Methodical Approaches to Forecasting Dynamics of the Stock Market based on “Text-Mining”

Abstract:

The development of the information society generates significant volumes of information, the impact of which on various socio-economic institutions is yet to be assessed by researchers. Certain work is carried out in many areas, one of which is text-mining in the data mining system, as a set of tools for analyzing unstructured data of various content. The purpose of this study is to determine the influence of messages in the media on the dynamics of the stock index and the formation, on the basis of the identified relations of methodological approaches to forecast price movements on the exchange.  The basis of the study is the hypothesis of information markets, according to which a number of research hypotheses have been proposed to test the relation between media reports and the dynamics of the stock index (RTS, intraday timeframe, 1 minute).

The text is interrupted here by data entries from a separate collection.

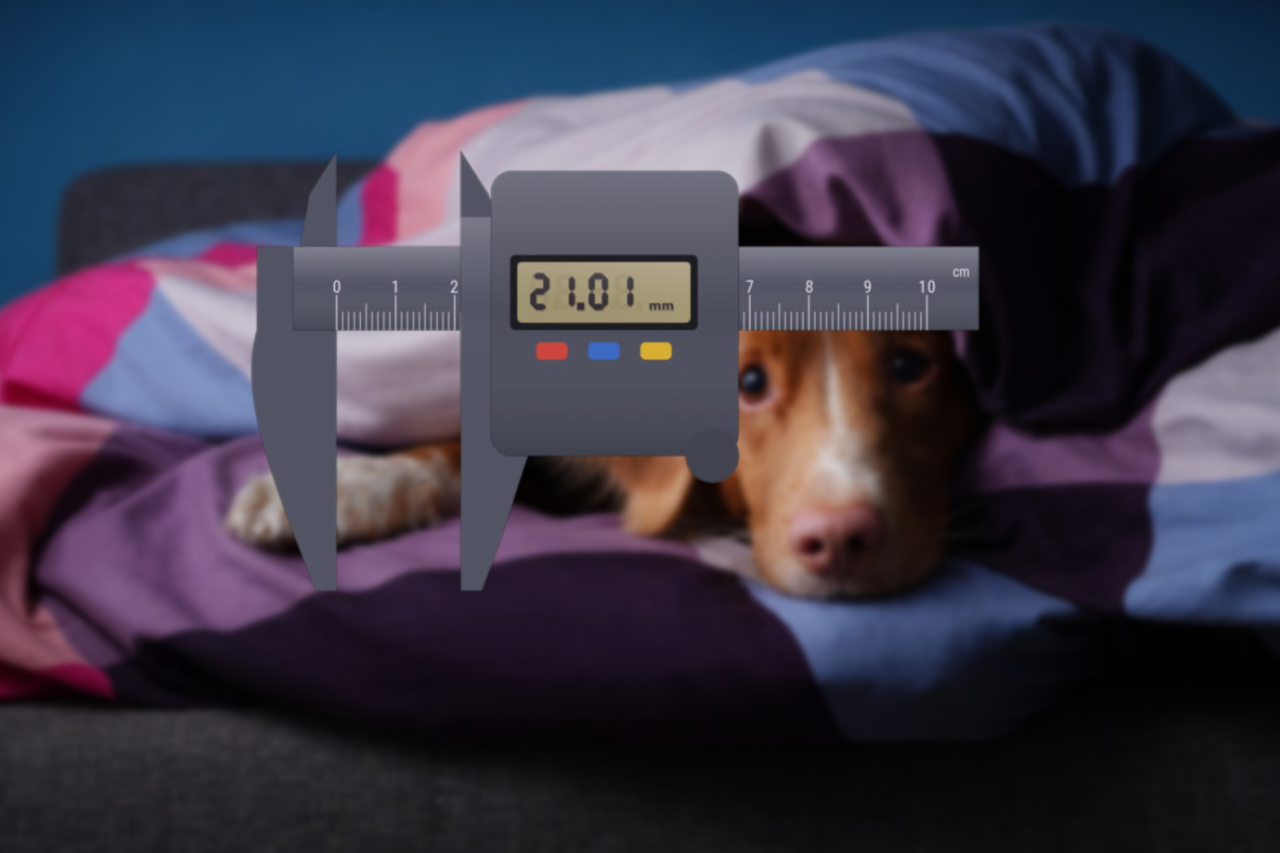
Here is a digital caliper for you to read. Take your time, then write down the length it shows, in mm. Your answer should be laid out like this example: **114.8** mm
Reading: **21.01** mm
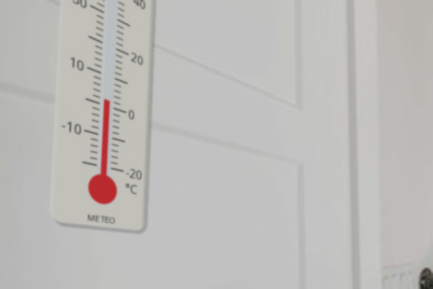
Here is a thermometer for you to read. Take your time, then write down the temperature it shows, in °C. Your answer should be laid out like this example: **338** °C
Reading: **2** °C
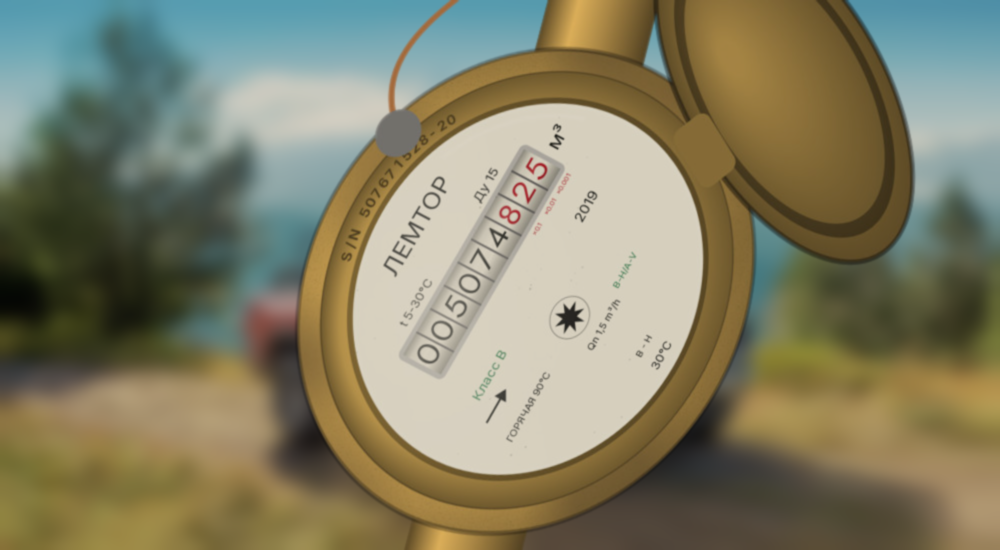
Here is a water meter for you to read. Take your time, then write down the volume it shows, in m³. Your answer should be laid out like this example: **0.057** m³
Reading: **5074.825** m³
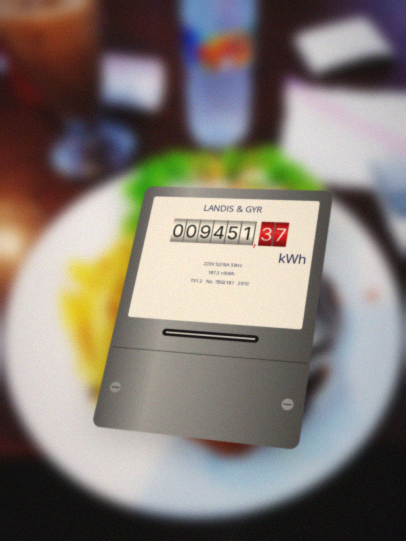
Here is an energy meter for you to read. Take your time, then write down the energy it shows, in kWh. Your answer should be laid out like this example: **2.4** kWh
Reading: **9451.37** kWh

Criteria of the hypothesis are the correlation and ranges of its values, put in line with the level of information effectiveness. Correlation (according to K. Pearson) is determined between the sentiment of media reports and the index of the exchange (RTS). In addition, the correlation between the event index was assessed as an alternative, as an integral evaluation of the various characteristics of the multiplicative model and the exchange index (using the author's database of events, as a training sample for regression analysis in the formation of evaluation criteria for the target sample). As the results showed, the accuracy of determining the dependence of the dynamics of the exchange on messages in the media using the estimated signs of events is somewhat higher than the traditional one, which is explained by the universality of the lexicon used in assessing sentiment (Liu Hu and Vader methods). The use of the author's methodology made it possible to carry out estimates for the target sample in an automatic mode using the corresponding software product (“Orange”). The obtained results and the target sample, with appropriate modifications, can be used to solve an important scientific problem - improving the predictability of both the stock market and the financial market as a whole.